Here the Bella character and narrator is played by a boy, Ethan Wate, who lives in a tiny Southern town called Gatlin. Ethan is drawn to the new girl, Lena Duchannes, though the rest of the kids at school and indeed the entire town quickly deems her socially unacceptable. Aside from her artsy goth-punk style of dressing, Lena is the niece of the sinister Old Man Ravenwood, a recluse who lives on a large plantation-turned-estate on the edge of town. Lena is also very beautiful, dark-haired and green-eyed. She's the Edward character in this novel, of course.
And even before she moves to town, Ethan is dreaming of her. In his dreams, he is saving Lena from falling.

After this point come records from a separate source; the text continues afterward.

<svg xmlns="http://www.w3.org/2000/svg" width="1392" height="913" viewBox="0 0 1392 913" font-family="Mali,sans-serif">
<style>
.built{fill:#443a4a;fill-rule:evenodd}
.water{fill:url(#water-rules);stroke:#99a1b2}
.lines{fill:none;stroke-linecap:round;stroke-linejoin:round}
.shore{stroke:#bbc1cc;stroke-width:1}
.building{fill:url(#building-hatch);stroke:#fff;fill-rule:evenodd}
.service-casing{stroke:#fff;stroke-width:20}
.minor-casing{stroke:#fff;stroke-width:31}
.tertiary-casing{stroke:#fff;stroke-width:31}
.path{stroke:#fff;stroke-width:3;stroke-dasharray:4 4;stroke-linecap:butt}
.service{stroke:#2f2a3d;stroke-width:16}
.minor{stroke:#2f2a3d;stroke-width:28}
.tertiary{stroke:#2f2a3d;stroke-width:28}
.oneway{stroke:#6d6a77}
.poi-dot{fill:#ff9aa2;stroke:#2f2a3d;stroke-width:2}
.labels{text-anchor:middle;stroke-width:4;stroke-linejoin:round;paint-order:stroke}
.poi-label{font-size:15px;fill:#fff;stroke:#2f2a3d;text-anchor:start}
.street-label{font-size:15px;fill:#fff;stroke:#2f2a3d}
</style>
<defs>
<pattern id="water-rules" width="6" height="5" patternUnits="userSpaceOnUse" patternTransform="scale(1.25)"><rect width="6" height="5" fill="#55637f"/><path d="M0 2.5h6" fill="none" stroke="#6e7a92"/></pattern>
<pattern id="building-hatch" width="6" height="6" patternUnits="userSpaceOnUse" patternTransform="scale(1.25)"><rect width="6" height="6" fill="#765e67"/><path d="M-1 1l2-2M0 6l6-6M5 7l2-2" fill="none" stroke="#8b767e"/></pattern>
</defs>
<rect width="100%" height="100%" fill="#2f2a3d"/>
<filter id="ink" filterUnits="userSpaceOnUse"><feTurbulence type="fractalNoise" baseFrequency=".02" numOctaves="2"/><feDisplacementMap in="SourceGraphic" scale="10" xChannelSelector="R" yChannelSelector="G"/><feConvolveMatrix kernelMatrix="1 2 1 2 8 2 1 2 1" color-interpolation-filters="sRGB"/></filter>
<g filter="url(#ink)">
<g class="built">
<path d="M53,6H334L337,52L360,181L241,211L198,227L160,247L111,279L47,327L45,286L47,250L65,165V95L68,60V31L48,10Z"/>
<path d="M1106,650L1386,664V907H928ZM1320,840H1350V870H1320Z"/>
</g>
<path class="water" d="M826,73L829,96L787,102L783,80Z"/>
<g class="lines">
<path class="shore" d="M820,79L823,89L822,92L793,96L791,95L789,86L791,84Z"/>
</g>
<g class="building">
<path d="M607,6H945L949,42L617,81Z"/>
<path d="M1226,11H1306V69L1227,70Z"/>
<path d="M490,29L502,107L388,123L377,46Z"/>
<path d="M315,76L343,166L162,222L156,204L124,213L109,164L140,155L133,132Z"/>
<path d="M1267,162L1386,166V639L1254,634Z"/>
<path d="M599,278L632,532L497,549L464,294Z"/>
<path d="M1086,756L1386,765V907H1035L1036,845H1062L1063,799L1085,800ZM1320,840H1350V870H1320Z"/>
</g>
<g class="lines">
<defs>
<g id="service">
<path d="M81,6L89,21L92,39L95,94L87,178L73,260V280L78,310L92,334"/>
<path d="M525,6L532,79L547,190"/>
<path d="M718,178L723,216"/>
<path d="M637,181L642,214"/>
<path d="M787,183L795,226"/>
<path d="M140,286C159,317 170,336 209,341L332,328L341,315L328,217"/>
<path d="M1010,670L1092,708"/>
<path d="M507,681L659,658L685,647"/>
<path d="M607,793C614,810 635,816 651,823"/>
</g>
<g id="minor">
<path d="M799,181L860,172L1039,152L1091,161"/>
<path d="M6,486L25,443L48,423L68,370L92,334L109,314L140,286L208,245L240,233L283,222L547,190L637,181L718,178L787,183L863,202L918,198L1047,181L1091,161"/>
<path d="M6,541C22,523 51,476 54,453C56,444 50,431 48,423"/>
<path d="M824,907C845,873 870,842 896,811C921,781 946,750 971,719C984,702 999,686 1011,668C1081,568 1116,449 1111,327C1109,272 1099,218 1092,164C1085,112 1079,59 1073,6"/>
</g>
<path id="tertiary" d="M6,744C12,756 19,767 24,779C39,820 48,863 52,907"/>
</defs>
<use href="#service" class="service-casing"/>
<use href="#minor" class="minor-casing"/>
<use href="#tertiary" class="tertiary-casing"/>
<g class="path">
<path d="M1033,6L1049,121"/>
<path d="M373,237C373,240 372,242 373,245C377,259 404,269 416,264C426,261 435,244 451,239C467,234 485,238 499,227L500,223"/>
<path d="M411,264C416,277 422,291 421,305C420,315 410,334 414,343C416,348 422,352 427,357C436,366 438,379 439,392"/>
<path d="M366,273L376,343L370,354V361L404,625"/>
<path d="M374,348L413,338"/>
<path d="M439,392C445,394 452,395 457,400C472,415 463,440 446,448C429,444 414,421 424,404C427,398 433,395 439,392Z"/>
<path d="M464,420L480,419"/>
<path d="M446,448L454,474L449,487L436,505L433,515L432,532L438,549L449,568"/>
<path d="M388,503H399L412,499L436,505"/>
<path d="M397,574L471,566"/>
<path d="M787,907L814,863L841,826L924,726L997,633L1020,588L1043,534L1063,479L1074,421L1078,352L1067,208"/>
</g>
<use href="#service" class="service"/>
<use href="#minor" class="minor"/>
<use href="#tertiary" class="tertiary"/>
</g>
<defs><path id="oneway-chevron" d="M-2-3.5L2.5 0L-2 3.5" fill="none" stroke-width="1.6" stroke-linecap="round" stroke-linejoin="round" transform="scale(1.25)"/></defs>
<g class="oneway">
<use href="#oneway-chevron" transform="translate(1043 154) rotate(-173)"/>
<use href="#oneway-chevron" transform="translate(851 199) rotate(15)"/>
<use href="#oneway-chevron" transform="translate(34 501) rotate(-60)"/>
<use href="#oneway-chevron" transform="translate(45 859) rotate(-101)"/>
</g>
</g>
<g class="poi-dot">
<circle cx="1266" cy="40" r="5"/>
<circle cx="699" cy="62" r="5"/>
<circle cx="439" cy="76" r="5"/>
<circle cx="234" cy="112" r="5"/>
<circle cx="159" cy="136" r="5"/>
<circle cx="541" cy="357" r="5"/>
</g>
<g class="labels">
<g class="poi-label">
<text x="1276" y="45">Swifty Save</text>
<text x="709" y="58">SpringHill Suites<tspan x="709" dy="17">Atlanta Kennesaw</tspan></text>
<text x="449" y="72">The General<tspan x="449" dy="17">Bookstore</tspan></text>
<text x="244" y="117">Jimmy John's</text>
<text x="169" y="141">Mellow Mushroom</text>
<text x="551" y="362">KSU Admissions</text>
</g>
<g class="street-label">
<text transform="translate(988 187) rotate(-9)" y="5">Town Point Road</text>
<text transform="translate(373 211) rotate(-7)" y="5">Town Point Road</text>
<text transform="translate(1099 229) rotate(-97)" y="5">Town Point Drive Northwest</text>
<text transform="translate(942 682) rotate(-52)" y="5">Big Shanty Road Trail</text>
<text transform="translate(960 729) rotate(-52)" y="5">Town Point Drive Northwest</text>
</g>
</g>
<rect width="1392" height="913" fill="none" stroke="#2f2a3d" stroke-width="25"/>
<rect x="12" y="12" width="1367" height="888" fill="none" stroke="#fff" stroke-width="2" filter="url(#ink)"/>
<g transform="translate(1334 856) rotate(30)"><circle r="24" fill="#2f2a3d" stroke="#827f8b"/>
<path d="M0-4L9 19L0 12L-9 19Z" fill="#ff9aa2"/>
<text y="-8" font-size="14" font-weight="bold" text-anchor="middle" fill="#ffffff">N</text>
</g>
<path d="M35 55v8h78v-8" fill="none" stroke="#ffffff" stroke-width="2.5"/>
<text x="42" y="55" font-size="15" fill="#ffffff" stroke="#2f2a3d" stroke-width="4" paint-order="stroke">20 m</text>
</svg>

So, despite the warnings of both his peers and his elders and even the girl herself, Ethan seeks Lena out. Together, they begin to investigate the history of an earlier pair of ill-fated lovers, a couple who lived during Civil War days. Ethan learns that while he is merely a Mortal, Lena and her family are Casters, a type of witch or wizard. And when Lena turns sixteen, she will either turn light or dark. It seems she won't have much choice in the matter. Even so, her cousin Ridley and her estranged mother are making trouble, hoping to pull Lena toward the evil side of the equation. But Lena's unusual connection to Ethan surprises everyone, and might even confound her fate.
This series start contains predictable elements such as the gorgeous mean girl at school, dark talismans, ancient books full of secrets, and what has recently become a trope: the human-friendly family of witches/vampires/werewolves (AKA Cullens) who are trying to defeat their evil, human-hating counterparts. But what kind of YA paranormal would it be without some of those elements, I ask you?
Lena makes a good doomed-or-is-she-really love interest, and Ethan is a likable narrator. Here he tells what happens when he tries to bring Lena to sit with his friends at lunch:
If this was a movie, we would've sat down at the table with the guys, and they would've learned some kind of valuable lesson, like not to judge people by the way they look, or that being different was okay. And Lena would've learned that all jocks weren't stupid and shallow. It always seemed to work in movies, but this wasn't a movie. This was Gatlin, which severely limited what could happen. Link caught my eye as I turned toward the table, and started shaking his head, as in, no way, man. Lena was a few steps behind me, ready to bolt. I was beginning to see how this was going to play out, and let's just say no one was going to be learning any valuable lessons.The teens act and talk like teens, and the story flows nicely. I especially liked how these authors used nasty small-town gossip to fuel plot twists, later tying that destroy-by-grapevine campaign to another subplot in surprising ways. The town's secret paranormal library and its librarian are another fun touch. YA readers looking for a follow-up to the Twilight books might just find themselves hooked by Beautiful Creatures.
Note: I requested this book from the Amazon Vine program.